Les îles océaniques sont quelquefois dépourvues de certaines classes entières d’animaux dont la place est occupée par d’autres classes ; ainsi, des reptiles dans les îles Galapagos, et des oiseaux aptères gigantesques à la Nouvelle-Zélande, prennent la place des mammifères. Il est peut-être douteux qu’on doive considérer la Nouvelle-Zélande comme une île océanique, car elle est très grande et n’est séparée de l’Australie que par une mer peu profonde ; le révérend W.-B. Clarke, se fondant sur les caractères géologiques de cette île et sur la direction des chaînes de montagnes, a récemment soutenu l’opinion qu’elle devait, ainsi que la Nouvelle-Calédonie, être considérée comme une dépendance de l’Australie. Quant aux plantes, le docteur Hooker a démontré que, dans les îles Galapagos, les nombres proportionnels des divers ordres sont très différents de ce qu’ils sont ailleurs. On explique généralement toutes ces différences en nombre, et l’absence de groupes entiers de plantes et d’animaux sur les îles, par des différences supposées dans les conditions physiques ; mais l’explication me paraît peu satisfaisante, et je crois que les facilités d’immigration ont dû jouer un rôle au moins aussi important que la nature des conditions physiques.

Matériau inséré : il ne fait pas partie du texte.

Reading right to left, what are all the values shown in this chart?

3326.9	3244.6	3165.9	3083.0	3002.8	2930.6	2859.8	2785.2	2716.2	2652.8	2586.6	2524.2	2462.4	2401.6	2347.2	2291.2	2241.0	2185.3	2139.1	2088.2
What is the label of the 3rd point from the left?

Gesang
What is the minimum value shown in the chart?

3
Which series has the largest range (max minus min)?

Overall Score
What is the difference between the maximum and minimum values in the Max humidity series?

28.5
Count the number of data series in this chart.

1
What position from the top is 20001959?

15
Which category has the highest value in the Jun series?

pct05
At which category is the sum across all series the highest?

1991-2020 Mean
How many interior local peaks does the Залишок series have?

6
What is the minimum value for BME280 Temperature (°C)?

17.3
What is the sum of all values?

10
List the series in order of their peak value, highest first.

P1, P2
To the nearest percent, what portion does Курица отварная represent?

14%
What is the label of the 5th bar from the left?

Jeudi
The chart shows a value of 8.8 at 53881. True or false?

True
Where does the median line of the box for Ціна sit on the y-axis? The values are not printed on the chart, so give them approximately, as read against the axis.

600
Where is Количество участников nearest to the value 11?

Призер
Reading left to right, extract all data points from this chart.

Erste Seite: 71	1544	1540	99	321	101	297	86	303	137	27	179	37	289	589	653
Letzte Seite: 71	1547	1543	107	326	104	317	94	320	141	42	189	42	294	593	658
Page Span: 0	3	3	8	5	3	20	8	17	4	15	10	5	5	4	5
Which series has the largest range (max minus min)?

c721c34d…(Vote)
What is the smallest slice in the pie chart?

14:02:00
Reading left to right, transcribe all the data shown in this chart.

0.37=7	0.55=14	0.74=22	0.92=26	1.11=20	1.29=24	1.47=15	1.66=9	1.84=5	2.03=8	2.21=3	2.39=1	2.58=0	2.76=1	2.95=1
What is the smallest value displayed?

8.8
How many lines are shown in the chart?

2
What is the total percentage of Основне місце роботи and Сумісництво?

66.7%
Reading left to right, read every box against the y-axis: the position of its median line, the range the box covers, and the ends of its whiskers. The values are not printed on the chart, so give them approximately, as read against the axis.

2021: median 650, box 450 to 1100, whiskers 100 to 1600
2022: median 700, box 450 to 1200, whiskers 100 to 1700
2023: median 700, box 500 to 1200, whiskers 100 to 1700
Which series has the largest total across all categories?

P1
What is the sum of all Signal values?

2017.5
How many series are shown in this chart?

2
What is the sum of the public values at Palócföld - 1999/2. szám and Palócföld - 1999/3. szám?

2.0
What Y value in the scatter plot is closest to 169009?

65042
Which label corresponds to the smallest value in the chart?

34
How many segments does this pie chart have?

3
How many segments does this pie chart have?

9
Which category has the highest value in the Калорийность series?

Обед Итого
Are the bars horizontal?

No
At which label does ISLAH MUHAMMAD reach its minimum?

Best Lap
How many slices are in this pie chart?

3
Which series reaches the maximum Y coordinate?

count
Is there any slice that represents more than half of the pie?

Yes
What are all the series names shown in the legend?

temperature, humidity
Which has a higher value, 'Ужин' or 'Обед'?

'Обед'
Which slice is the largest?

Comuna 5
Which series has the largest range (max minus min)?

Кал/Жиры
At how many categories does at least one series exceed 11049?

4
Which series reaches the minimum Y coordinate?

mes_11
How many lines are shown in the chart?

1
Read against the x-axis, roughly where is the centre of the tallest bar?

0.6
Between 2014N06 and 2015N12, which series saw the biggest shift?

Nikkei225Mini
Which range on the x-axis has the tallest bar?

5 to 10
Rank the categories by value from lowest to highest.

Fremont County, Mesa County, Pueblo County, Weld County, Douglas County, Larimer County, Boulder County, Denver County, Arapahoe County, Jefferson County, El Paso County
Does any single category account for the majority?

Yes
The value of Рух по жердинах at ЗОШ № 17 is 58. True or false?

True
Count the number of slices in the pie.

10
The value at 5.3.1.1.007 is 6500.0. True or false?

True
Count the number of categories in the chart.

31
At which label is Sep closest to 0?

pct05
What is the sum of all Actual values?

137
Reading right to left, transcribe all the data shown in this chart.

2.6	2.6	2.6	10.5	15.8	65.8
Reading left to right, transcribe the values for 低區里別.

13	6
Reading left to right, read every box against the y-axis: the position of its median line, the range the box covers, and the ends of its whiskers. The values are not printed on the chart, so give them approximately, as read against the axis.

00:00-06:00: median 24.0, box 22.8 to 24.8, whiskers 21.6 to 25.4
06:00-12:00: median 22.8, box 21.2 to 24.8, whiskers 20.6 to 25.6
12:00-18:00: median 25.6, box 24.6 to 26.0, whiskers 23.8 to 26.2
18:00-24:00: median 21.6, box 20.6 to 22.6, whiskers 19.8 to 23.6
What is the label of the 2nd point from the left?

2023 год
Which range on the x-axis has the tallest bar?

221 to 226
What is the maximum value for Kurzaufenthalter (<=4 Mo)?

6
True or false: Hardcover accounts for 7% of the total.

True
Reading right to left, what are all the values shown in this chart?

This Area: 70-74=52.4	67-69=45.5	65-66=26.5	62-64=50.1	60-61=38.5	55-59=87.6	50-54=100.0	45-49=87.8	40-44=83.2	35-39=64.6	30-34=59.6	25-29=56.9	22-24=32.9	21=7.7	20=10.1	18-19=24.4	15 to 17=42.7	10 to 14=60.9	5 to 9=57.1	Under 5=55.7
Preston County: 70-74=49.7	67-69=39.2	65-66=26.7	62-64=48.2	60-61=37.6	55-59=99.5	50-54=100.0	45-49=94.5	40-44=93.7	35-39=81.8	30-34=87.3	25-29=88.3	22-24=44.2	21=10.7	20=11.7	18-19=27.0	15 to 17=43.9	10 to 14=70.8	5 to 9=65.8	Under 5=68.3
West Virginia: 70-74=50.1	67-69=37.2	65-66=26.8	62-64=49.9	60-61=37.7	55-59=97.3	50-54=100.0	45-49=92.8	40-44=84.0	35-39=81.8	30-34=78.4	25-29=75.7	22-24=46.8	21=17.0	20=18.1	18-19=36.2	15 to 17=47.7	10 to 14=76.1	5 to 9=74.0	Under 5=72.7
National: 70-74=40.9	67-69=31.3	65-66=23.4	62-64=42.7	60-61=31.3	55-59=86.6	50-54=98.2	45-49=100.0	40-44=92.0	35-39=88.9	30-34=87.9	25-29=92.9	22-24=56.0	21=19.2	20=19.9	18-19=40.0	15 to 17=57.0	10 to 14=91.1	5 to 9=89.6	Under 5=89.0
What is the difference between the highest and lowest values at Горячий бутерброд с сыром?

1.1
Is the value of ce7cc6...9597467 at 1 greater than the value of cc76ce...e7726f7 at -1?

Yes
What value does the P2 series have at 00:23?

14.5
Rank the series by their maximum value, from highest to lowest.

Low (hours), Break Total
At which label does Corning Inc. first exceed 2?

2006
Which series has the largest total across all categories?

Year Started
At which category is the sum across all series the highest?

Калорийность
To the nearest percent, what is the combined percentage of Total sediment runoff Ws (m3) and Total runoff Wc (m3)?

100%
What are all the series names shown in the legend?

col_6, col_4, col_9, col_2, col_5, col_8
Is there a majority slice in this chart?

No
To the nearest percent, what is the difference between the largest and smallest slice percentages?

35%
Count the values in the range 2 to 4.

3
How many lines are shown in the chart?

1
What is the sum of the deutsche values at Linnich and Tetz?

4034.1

On pourrait signaler bien des faits remarquables relatifs aux habitants des îles océaniques. Par exemple, dans quelques îles où il n’y a pas un seul mammifère, certaines plantes indigènes ont de magnifiques graines à crochets ; or, il y a peu de rapports plus évidents que l’adaptation des graines à crochets avec un transport opéré au moyen de la laine ou de la fourrure des quadrupèdes. Mais une graine armée de crochets peut être portée dans une autre île par d’autres moyens, et la plante, en se modifiant, devient une espèce endémique conservant ses crochets, qui ne constituent pas un appendice plus inutile que ne le sont les ailes rabougries qui, chez beaucoup de coléoptères insulaires, se cachent sous leurs élytres soudées. On trouve souvent encore dans les îles, des arbres ou des arbrisseaux appartenant à des ordres qui, ailleurs, ne contiennent que des plantes herbacées ; or, les arbres, ainsi que l’a démontré A. de Candolle, ont généralement, quelles qu’en puissent être les causes, une distribution limitée. Il en résulte que les arbres ne pourraient guère atteindre les îles océaniques éloignées. Une plante herbacée qui, sur un continent, n’aurait que peu de chances de pouvoir soutenir la concurrence avec les grands arbres bien développés qui occupent le terrain, pourrait, transplantée dans une île, l’emporter sur les autres plantes herbacées en devenant toujours plus grande et en les dépassant. La sélection naturelle, dans ce cas, tendrait à augmenter la stature de la plante, à quelque ordre qu’elle appartienne, et par conséquent à la convertir en un arbuste d’abord et en un arbre ensuite.